- IATA: none; ICAO: KCPP; FAA LID: CPP;

Summary
- Airport type: Public
- Owner: Greene County
- Location: Greensboro, Georgia
- Elevation AMSL: 677 ft (206 m)
- Coordinates: 33°35′52″N 083°08′20″W﻿ / ﻿33.59778°N 83.13889°W
- Interactive map of Greene County Regional Airport

Runways
| Direction | Length |  | Surface |
| ft | m |
| 7/25 | 5,004 | 1,525 | Asphalt |

Statistics (2007)
- Aircraft operations: 9,950
- Based aircraft: 25
- Source: Federal Aviation Administration

= Greene County Regional Airport =

Greene County Regional Airport (formerly 3J7) is a county-owned public-use airport located three nautical miles (6 km) northeast of the central business district of Greensboro, a city in Greene County, Georgia, United States. As per the FAA's National Plan of Integrated Airport Systems for 2009-2013, it is classified as a general aviation airport.

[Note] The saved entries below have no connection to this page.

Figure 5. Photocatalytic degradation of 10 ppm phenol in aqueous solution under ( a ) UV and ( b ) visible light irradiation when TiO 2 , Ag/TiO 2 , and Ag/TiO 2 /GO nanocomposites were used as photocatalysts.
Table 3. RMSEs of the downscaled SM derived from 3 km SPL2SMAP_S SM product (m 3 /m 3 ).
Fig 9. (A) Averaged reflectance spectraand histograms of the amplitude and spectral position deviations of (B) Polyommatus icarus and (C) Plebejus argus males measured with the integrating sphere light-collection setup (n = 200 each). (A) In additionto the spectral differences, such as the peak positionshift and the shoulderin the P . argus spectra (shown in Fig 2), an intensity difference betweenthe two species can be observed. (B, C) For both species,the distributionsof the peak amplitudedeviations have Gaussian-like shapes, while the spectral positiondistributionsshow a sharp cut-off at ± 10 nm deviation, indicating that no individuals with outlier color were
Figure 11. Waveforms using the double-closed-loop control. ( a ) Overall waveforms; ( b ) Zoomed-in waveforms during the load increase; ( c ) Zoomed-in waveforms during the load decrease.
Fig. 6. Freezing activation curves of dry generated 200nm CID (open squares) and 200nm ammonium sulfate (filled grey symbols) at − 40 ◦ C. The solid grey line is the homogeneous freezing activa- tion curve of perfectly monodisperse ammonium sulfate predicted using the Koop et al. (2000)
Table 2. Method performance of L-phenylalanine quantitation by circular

==Facilities and aircraft==
Greene County Regional Airport covers an area of 200 acre at an elevation of 677 feet (206 m) above mean sea level. It has one runway designated 7/25 with a 5,004 by 75 ft (1,525 x 23 m) asphalt surface.

For the 12-month period ending August 2, 2007, the airport had 9,950 aircraft operations, an average of 27 per day:
95% general aviation and 5% military. At that time there were 25 aircraft based at this airport: 64% single-engine, 20% multi-engine and 16% jet.